Ce constat est également vérifié à l’échelle des nations. Le Danemark en est un bon exemple : la confiance accordée a priori à chacun se traduit par des comportements plus responsables. La délinquance y est ainsi inférieure à celle que l’on connaît chez nous et les relations sociales bien plus apaisées. Les entreprises y sont aussi plus performantes, avec des taux de satisfaction supérieurs et des taux d’absentéisme inférieurs.
Au total, le sentiment de “bonheur” y est maximal ; le Danemark détient en la matière un record mondial, tandis que la France est minée par un sentiment récurrent de déclin, de “moins bien”, et conserve depuis des années son record peu enviable de pessimisme. Cette crainte de l’avenir explique largement sa préférence pour le statu quo et sa difficulté à se transformer.
Une question de culture, pas de nature
Ce sont ainsi les rôles et les influences du milieu familial, des médias et de tout l’environnement humain, social ou politique qui sont en cause. Il ne s’agit pas d’une question de nature, mais de culture.
Au contraire, l’idéologie différencie, oppose et crée des clivages parfois irréconciliables. La plupart des programmes proposés aujourd’hui prennent en compte un supposé besoin irrépressible de confort et de sécurité de la population française. Ces besoins existent dans certains domaines, à l’égard notamment de la menace terroriste, face à laquelle on ne saurait se montrer naïf, angélique, et jouer les “bisounours”.
Mais ils se manifestent de façon très différente dans d’autres domaines : environnement ; transport ; éducation ; logement… Les Français sont potentiellement prêts à participer à la résolution de ces problèmes, par leur action personnelle. A condition qu’ils aient le sentiment qu’on leur fait confiance, et qu’ils peuvent faire confiance aux autres, les deux attitudes étant généralement très corrélées.

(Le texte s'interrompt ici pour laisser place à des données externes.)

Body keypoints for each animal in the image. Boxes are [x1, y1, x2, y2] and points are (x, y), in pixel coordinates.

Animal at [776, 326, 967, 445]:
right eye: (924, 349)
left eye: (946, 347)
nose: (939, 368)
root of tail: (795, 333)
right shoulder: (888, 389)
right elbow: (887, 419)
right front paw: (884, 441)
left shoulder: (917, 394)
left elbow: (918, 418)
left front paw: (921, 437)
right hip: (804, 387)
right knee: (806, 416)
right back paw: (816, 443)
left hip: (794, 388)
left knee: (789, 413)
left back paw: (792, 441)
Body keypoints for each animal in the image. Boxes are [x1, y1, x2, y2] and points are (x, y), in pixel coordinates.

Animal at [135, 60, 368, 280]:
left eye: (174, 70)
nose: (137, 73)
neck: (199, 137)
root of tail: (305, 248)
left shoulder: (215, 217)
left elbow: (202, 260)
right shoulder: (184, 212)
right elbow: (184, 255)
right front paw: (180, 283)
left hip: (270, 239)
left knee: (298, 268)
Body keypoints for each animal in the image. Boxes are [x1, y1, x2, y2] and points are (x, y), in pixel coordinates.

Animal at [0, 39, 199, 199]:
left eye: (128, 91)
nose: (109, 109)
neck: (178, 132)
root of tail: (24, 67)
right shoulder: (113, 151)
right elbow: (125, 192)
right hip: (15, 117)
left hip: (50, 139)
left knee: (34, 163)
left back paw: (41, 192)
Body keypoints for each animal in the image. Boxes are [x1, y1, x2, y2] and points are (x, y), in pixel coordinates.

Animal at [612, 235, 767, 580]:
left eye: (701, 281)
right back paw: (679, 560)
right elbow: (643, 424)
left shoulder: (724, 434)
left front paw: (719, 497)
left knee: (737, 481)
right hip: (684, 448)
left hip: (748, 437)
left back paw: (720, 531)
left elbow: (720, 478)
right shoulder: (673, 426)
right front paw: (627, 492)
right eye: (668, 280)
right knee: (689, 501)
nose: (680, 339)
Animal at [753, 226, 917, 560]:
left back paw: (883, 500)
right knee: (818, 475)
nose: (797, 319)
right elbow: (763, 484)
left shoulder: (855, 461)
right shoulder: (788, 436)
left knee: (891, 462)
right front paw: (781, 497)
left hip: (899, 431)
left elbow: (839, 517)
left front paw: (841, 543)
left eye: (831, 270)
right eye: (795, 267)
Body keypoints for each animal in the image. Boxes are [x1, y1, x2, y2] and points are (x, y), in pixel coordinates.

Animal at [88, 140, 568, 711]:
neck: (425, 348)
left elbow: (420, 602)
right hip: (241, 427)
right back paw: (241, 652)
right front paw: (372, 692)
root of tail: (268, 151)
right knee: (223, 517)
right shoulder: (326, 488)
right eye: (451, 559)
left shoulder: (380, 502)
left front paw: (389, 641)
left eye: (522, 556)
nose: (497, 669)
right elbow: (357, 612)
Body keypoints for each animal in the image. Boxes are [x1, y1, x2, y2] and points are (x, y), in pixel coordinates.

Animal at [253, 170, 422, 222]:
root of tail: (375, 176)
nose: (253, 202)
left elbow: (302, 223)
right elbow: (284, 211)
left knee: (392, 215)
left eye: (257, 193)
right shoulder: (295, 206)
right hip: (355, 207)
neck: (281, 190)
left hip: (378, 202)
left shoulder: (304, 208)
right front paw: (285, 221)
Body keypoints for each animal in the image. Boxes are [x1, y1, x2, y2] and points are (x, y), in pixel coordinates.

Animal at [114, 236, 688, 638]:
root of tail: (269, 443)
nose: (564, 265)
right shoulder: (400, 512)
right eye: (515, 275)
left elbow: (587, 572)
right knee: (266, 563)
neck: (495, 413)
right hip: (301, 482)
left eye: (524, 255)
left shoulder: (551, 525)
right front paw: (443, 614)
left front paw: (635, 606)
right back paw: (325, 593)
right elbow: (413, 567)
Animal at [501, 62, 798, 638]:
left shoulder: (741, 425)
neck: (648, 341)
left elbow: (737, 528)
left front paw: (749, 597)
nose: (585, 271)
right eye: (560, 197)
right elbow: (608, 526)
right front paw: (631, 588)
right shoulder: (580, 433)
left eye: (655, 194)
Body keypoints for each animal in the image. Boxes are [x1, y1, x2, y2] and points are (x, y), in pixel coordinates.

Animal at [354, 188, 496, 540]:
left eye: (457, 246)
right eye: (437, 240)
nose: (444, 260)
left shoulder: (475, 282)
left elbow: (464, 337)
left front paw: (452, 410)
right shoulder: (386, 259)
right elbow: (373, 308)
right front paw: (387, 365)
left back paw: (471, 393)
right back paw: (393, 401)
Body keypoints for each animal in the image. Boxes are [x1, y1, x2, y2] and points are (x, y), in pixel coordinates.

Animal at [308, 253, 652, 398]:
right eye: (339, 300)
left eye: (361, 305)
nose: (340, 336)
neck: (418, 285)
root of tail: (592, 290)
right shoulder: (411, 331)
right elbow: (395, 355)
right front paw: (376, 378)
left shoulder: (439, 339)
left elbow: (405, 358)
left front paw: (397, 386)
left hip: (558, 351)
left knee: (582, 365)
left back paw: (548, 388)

Privilégier la responsabilité
Le développement de l’immigration et celui, concomitant, de l’extrême droite ont créé un climat de défiance dans les relations entre les habitants. La montée récente des inégalités l’a étendu aux groupes sociaux, favorisant le communautarisme.
Il est temps de se demander maintenant si l’on ne pourrait pas privilégier l’autonomie et la responsabilité, au service de l’individu comme de la collectivité. Le choix de la confiance n’est pas antinomique avec la demande de sécurité ; il est au contraire un moyen de l’améliorer. Il n’est pas non plus lié à une sensibilité politique. Le temps où la liberté était considérée comme une attente de droite et la sécurité comme une demande de gauche est largement révolu. On peut et on doit aujourd’hui assurer la sécurité en améliorant la liberté. Celle-ci est la condition première du bien-être social et de l’efficacité économique que chacun des partis “raisonnables” appelle de ses vœux. Comme la très grande majorité de leurs électeurs.